“The next day John again was standing with two of his disciples, 36 and as he watched Jesus walk by, he exclaimed, “Look, here is the Lamb of God!” 37 The two disciples heard him say this, and they followed Jesus. 38 When Jesus turned and saw them following, he said to them, “What are you looking for?” They said to him, “Rabbi” (which translated means Teacher), “where are you staying?” 39 He said to them, “Come and see.” They came and saw where he was staying, and they remained with him that day. It was about four o’clock in the afternoon. 40 One of the two who heard John speak and followed him was Andrew, Simon Peter’s brother. ”
—John chapter 1:35–40
Peter turned and saw the disciple [the Beloved Disciple] whom Jesus loved following them; he was the one who had reclined next to Jesus at the supper and had said, “Lord, who is it that is going to betray you?” 21 When Peter saw him, he said to Jesus, “Lord, what about him?” 22 Jesus said to him, “If it is my will that he remain until I come, what is that to you? Follow me!” 23 So the rumor spread in the community[c] that this disciple would not die. Yet Jesus did not say to him that he would not die, but, “If it is my will that he remain until I come, what is that to you?”[d]
24 This is the disciple who is testifying to these things and has written them, and we know that his testimony is true. 25 But there are also many other things that Jesus did; if every one of them were written down, I suppose that the world itself could not contain the books that would be written.
My review of chapter 15:
Bauckham believes that the Beloved Disciple wrote the Gospel of John. His evidence? The statement in verse 24 of John chapter 21 listed above, and, a hidden literary clue called an “inclusio”. According to Bauckham, an inclusio was a common literary technique used by first century Greek authors to subtly indicate the eyewitness source of their story. In the Gospel of John, the eyewitness source can be found in the two passages above. In one passage he is clearly identified as the disciple whom Jesus loved. In the other passage, Bauckham believes that the author of the Gospel of John left subtle clues for his readers which if closely studied, indicate who this unnamed disciple was who accompanied Andrew the day that Jesus passed by them and John the Baptist. Here are the clues, according to Bauckham:
“In the case of the first two disciples [of Jesus], their first words to Jesus are “Rabbi, where are you staying (meneis)?” (1:38). In response he invites them to “Come and see!” The narrative continues: “So they came and saw where he was staying (menei), and they remained (emeinan) with him that day” (1:39). (In English a consistent translation of the Greek verb menein is not possible here, but it is the same verb that is translated both “stay” and “remain”). At the end of the Gospel narrative, in reply to Peter’s question about the Beloved Disciple, “Lord, what about him?” Jesus says, “If I will that he remain (menein) until I come, what is that to you?” (21:22) . This saying of Jesus is then repeated to form the last words of Jesus in the Gospel, “If it is my will that he remain (menein) until I come” (21:23).

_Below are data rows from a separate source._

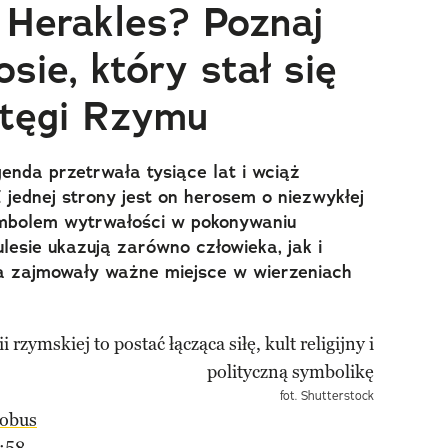
 Herakles? Poznaj
sie, który stał się
tęgi Rzymu
genda przetrwała tysiące lat i wciąż
Z jednej strony jest on herosem o niezwykłej
symbolem wytrwałości w pokonywaniu
lesie ukazują zarówno człowieka, jak i
nia zajmowały ważne miejsce w wierzeniach
fot. Shutterstock
obus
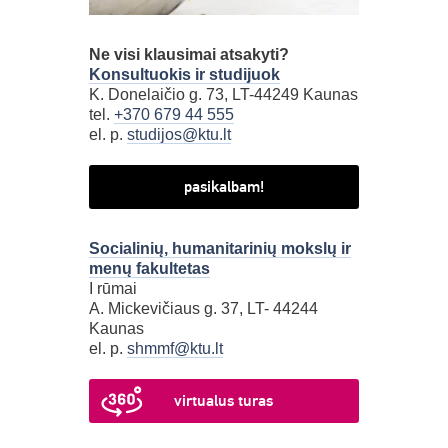
Ne visi klausimai atsakyti?
Konsultuokis ir studijuok
K. Donelaičio g. 73, LT-44249 Kaunas
tel.
+370 679 44 555
el. p.
studijos@ktu.lt
pasikalbam!
Socialinių, humanitarinių mokslų ir
menų fakultetas
I rūmai
A. Mickevičiaus g. 37, LT- 44244
Kaunas
el. p.
shmmf@ktu.lt
virtualus turas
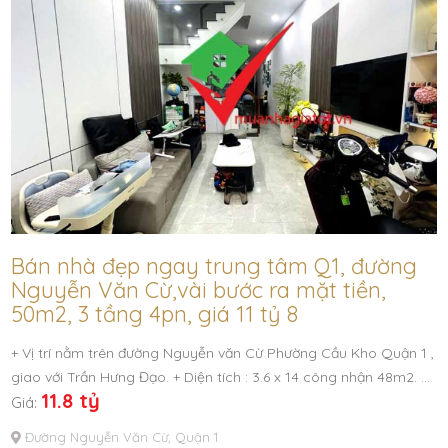
Bán nhà đẹp ngay trung tâm Q1, đường
Nguyễn Văn Cừ,vài bước ra mặt tiền,
50m2, 3 tầng 4pn, giá 11 tỷ 8
+ Vị trí nằm trên đường Nguyễn văn Cừ Phường Cầu Kho Quận 1 ,
giao với Trần Hưng Đạo. + Diện tích : 3.6 x 14 công nhận 48m2. …
11.8 tỷ
Giá:
Đường Nguyễn Văn Cừ, Quận 1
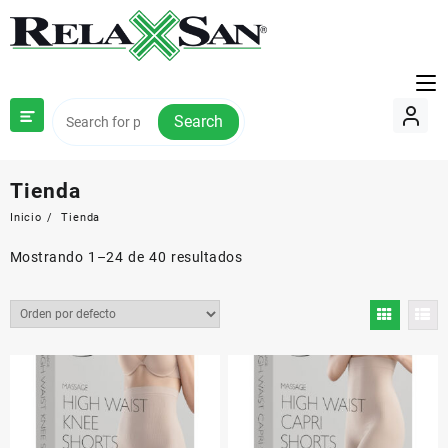
Saltar
al
contenido
Search
Tienda
Inicio
Tienda
Mostrando 1–24 de 40 resultados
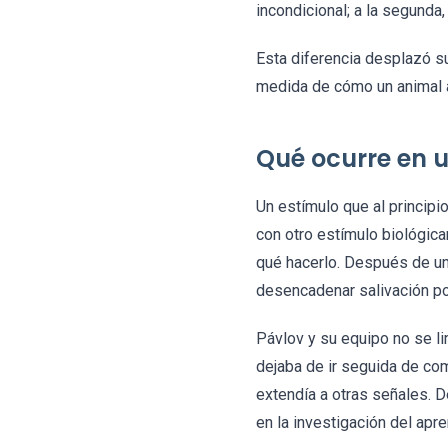
incondicional; a la segunda,
Esta diferencia desplazó su
medida de cómo un animal a
Qué ocurre en u
Un estímulo que al principi
con otro estímulo biológica
qué hacerlo. Después de un
desencadenar salivación por
Pávlov y su equipo no se li
dejaba de ir seguida de co
extendía a otras señales. D
en la investigación del apre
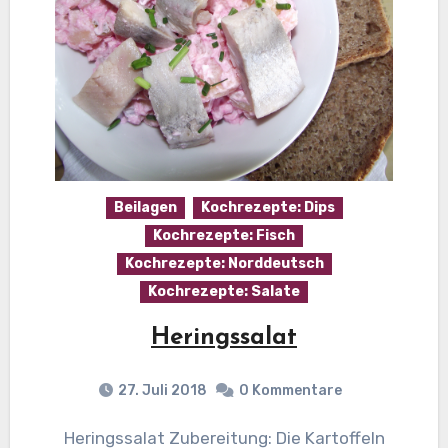
Beilagen
Kochrezepte: Dips
Kochrezepte: Fisch
Kochrezepte: Norddeutsch
Kochrezepte: Salate
Heringssalat
27. Juli 2018
0 Kommentare
Heringssalat Zubereitung: Die Kartoffeln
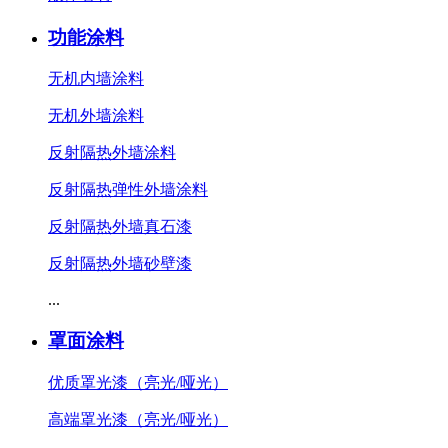
功能涂料
无机内墙涂料
无机外墙涂料
反射隔热外墙涂料
反射隔热弹性外墙涂料
反射隔热外墙真石漆
反射隔热外墙砂壁漆
...
罩面涂料
优质罩光漆（亮光/哑光）
高端罩光漆（亮光/哑光）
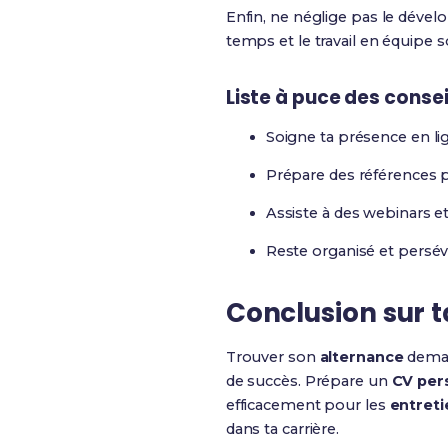
Enfin, ne néglige pas le déve
temps et le travail en équipe 
Liste à puce des
consei
Soigne ta présence en li
Prépare des références 
Assiste à des webinars et
Reste organisé et persév
Conclusion sur 
Trouver son
alternance
deman
de succès. Prépare un
CV per
efficacement pour les
entreti
dans ta carrière.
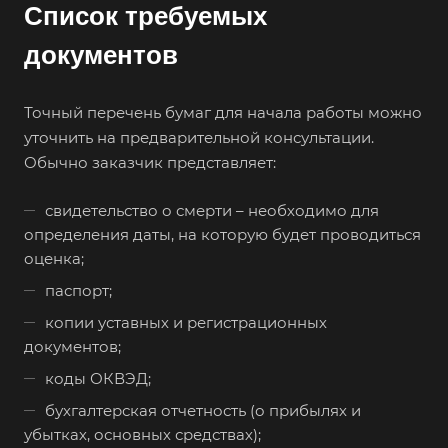
Список требуемых
Аша
документов
Баймак
Балабаново
Точный перечень бумаг для начала работы можно
Балаково
уточнить на предварительной консультации.
Балашиха
Обычно заказчик представляет:
Балашов
свидетельство о смерти – необходимо для
Барабинск
определения даты, на которую будет проводиться
Барнаул
оценка;
Батайск
паспорт;
Бахчисарай
копии уставных и регистрационных
документов;
Белая Калитва
коды ОКВЭД;
Белгород
бухгалтерская отчетность (о прибылях и
Белебей
убытках, основных средствах);
Белово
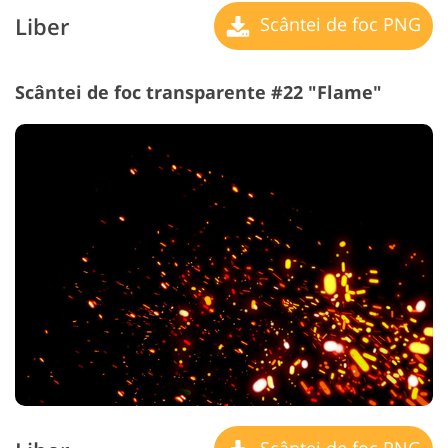
Liber
Scântei de foc PNG
Scântei de foc transparente #22 "Flame"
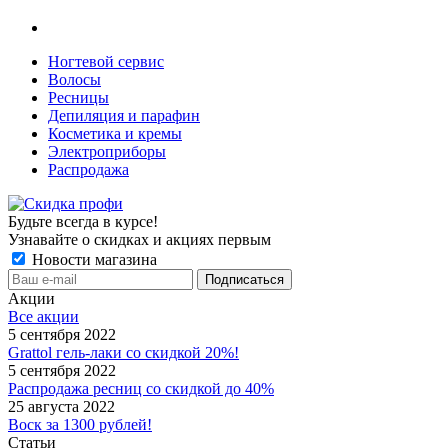
Ногтевой сервис
Волосы
Ресницы
Депиляция и парафин
Косметика и кремы
Электроприборы
Распродажа
Будьте всегда в курсе!
Узнавайте о скидках и акциях первым
Новости магазина
Акции
Все акции
5 сентября 2022
Grattol гель-лаки со скидкой 20%!
5 сентября 2022
Распродажа ресниц со скидкой до 40%
25 августа 2022
Воск за 1300 рублей!
Статьи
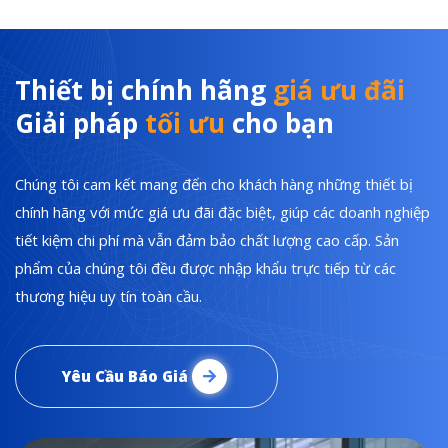
Thiết bị chính hãng
giá ưu đãi
Giải pháp
tối ưu
cho bạn
Chúng tôi cam kết mang đến cho khách hàng những thiết bị
chính hãng với mức giá ưu đãi đặc biệt, giúp các doanh nghiệp
tiết kiệm chi phí mà vẫn đảm bảo chất lượng cao cấp. Sản
phẩm của chúng tôi đều được nhập khẩu trực tiếp từ các
thương hiệu uy tín toàn cầu.
Yêu Cầu Báo Giá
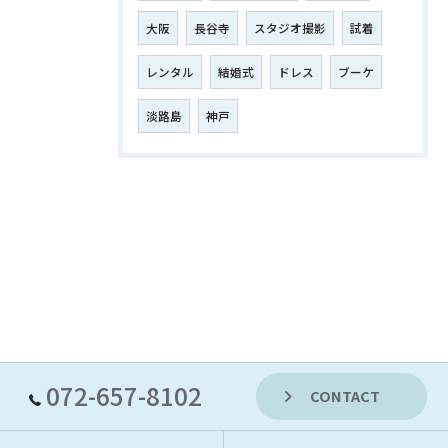
大阪
長谷寺
スタジオ撮影
試着
レンタル
結婚式
ドレス
ブーケ
淡路島
神戸
072-657-8102
CONTACT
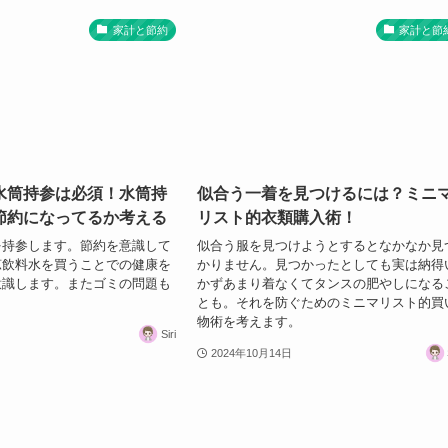
家計と節約
家計と節
水筒持参は必須！水筒持
似合う一着を見つけるには？ミニ
節約になってるか考える
リスト的衣類購入術！
を持参します。節約を意識して
似合う服を見つけようとするとなかなか見
涼飲料水を買うことでの健康を
かりません。見つかったとしても実は納得
意識します。またゴミの問題も
かずあまり着なくてタンスの肥やしになる
とも。それを防ぐためのミニマリスト的買
物術を考えます。
Siri
2024年10月14日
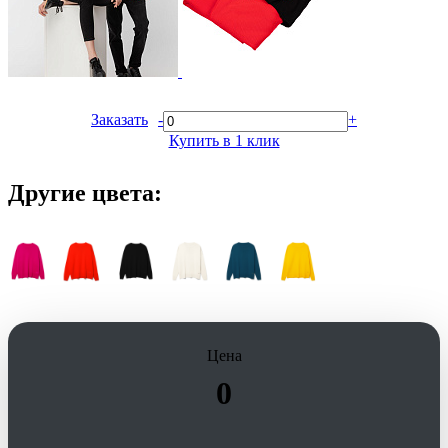
Заказать
-
+
Купить в 1 клик
Другие цвета:
Цена
0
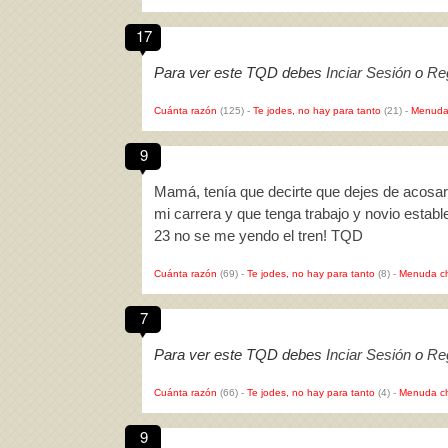
17
Para ver este TQD debes
Inciar Sesión
o
Reg
Cuánta razón
(125)
-
Te jodes, no hay para tanto
(21)
-
Menuda
9
Mamá, tenía que decirte que dejes de acosa
mi carrera y que tenga trabajo y novio estab
23 no se me yendo el tren! TQD
Cuánta razón
(69)
-
Te jodes, no hay para tanto
(8)
-
Menuda c
7
Para ver este TQD debes
Inciar Sesión
o
Reg
Cuánta razón
(66)
-
Te jodes, no hay para tanto
(4)
-
Menuda c
9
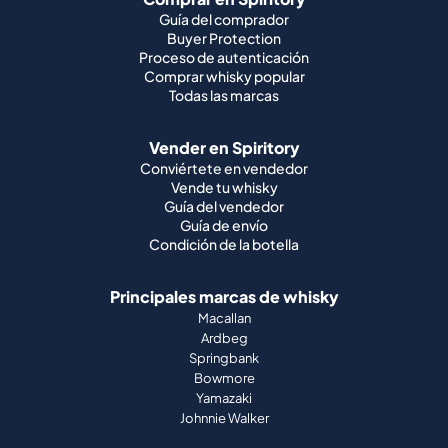
Guía del comprador
Buyer Protection
Proceso de autenticación
Comprar whisky popular
Todas las marcas
Vender en Spiritory
Conviértete en vendedor
Vende tu whisky
Guía del vendedor
Guía de envío
Condición de la botella
Principales marcas de whisky
Macallan
Ardbeg
Springbank
Bowmore
Yamazaki
Johnnie Walker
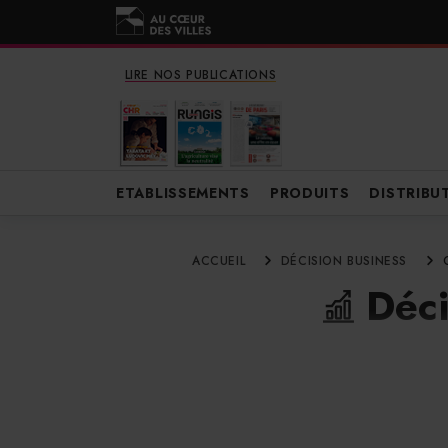
LIRE NOS PUBLICATIONS
ETABLISSEMENTS
PRODUITS
DISTRIBU
ACCUEIL
DÉCISION BUSINESS
Déci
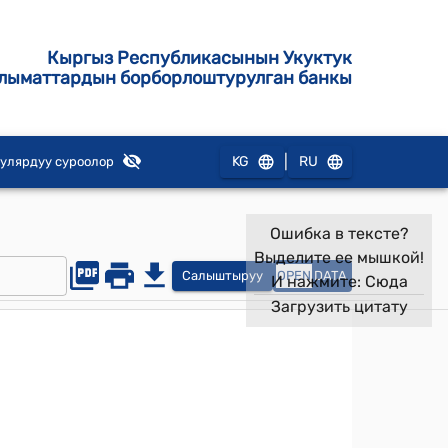
Кыргыз Республикасынын Укуктук
лыматтардын борборлоштурулган банкы
|
KG
RU
улярдуу суроолор
Ошибка в тексте?
Выделите ее мышкой!
Салыштыруу
OPEN
DATA
И нажмите:
Сюда
Загрузить цитату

The connection here between the two cases of “remaining” may seem somewhat superficial but when we learn (in 21:24) that the Beloved Disciple is the principle eyewitness behind the Gospel’s narrative, the connection becomes much more significant.
…In view of this quite elaborate use of the inclusio of eyewitness testimony , we must conclude that the Gospel presents the Beloved Disciple as the disciple whose eyewitness reports are the most important source of the Gospel’s historical narrative.”
Gary: Shameless conjecture! There is zero proof whatsoever that the nameless disciple who accompanied Andrew on the day that Jesus passed by John the Baptist was the Beloved Disciple (if the story is true to begin with). And get this: Bauckham does not address the fact that “John’s” story about how and where Jesus first met Simon Peter and Andrew his brother is completely different from that of “Mark” in his Gospel.
And Bauckham asks us to believe that “John” the author of the Gospel of John was an eyewitness, and, that the author of the Gospel of Mark took down, by dictation, the memoirs of the Apostle Peter…yet these two authors can’t get straight how and where Jesus first met Peter!!!!
Here is Mark’s version of How Jesus met Simon Peter and his brother, Andrew:
Now after John was arrested, Jesus came to Galilee, proclaiming the good news[i] of God,[j] 15 and saying, “The time is fulfilled, and the kingdom of God has come near;[k] repent, and believe in the good news.”[l]
16 As Jesus passed along the Sea of Galilee, he saw Simon and his brother Andrew casting a net into the sea—for they were fishermen. 17 And Jesus said to them, “Follow me and I will make you fish for people.” 18 And immediately they left their nets and followed him. —The Gospel of Mark, chapter 1
Gary: Those two stories are NOT compatible, folks! Somebody is wrong…or both are wrong!